Get Your Shift Together

Get Your Shift Together, How to Think, Laugh, and Enjoy Your Way to Success in Business and In Life,by Steve Rizzo, The Attitude Adjuster, McGraw-Hill 2013

 

Well, what could we possibly expect from a guy who self-describes as a stand-up comic and The Attitude Adjuster?  Desperate for humor after a longgg winter, The Mill Girl is pleased to report that the content offered herein is funny, outrageous and generally a soothing alternative to Aleve and Meditation, although it doesn’t beat doing the plank.

Let’s start with author Rizzo’s sobriquet, The Attitude Adjuster.  He’s spent time with Seinfeld The Great and The Big Mouth Inside Your Head.  But how does all this comedy relate to your life, your work?  Well, as my friend Betty Aiken, one desk over, who died at age 42 of a brain tumor,  used to say before we figured out what was causing those monstrous headaches,  “You’re dead a long time.” 

Rizzo believes in what The Mill Girl calls Positivityness.  It gets him through life and in his chapter entitled “The Big Mouth Inside Your Head” he illustrates the culprit that keeps him from living in and enjoying the current moment.  Rizzo says there are four recurrent factors that need to be managed:

1.     Frustrations, a situation that just isn’t going the way it should – being stuck in traffic or unhelpful people, for example;

2.    Frustration and worry that I won’t get what I am entitled to and hoping for – money, a promotion, recognition.  This means that I am letting negative feelings make it even more difficult for me to acquire those treasures. Basically it means I am putting happiness on hold until “the good stuff” arrives.  Hmmm.

3.    Worry about the future.  Rizzo says the very things we worry about could actually come true because “Thoughts are the first steps in the creation of our future, and if you think it enough, it becomes your reality.”  Yeah.
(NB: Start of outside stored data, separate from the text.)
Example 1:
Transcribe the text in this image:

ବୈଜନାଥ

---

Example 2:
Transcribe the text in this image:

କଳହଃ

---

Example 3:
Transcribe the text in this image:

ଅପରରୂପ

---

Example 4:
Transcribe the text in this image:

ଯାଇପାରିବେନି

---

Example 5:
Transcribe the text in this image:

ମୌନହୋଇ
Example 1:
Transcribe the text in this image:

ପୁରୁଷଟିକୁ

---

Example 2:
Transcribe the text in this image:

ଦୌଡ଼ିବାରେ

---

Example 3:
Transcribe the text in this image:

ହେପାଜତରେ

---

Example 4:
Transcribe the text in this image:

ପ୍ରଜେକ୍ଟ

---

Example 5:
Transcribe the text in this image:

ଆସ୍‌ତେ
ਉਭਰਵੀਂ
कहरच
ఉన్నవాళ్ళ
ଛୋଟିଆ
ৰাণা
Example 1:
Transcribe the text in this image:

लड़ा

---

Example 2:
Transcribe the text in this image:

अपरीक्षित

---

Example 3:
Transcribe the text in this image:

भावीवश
4.    The past is eating into your present.  Is there some guilt, fear or anger causing you unease in the present?  Rizzo sees all four of these states part of taking a trip on the Crazy Train – the fourth bullet indicates a willingness to surrender a happy present to an event that happened 15 minutes or 15 years ago, and his response is do you really think you deserve that kind of treatment or limitation?  Hah!

 

Rizzo was on his way to make a speech in Salt Lake City when the 9/11 terrorist attacks happened.  Suddenly the jet he was flying in nose dived as the Captain announced an ATC (air traffic control) alert.  The plane landed, and stayed, in Omaha, Nebraska; Rizzo got to spend four days in a Days Inn, waiting for a way back to New York.  When he finally connected with his wife back in the city, the news was worse than grim:

          “I assured her that I was fine but that I would be stranded in Omaha for a few days.  When she asked me if I really was okay, I said, ‘Well, I’m stranded in Omaha.  I mean, why couldn’t I be stranded in Hawaii or Florida?  No, me, of course I’m stuck with the Children of the Corn!” 
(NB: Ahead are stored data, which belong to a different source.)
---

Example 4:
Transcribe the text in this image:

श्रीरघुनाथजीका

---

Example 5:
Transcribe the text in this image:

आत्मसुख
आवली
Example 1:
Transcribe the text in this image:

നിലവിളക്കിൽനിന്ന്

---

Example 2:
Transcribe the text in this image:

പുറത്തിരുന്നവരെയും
And later, Rizzo quotes a Jay Leno clip from another post 9/11 moment:

          “Osama Bin Laden goes to a fortune-teller to find out how long he has to live.  The fortune-teller informs him         that he will die on a famous American holiday.  'Which one?' bin Laden asks.  'Whatever day you die will be  a         famous American holiday,' the fortune-teller replies."

Concludes Rizzo, the healing of America began to flourish the day we adjusted our attitudes and made the shift to laugh off the fear.  Humor may be, he says, one of our greatest gifts, but it’s also one of the toughest to learn.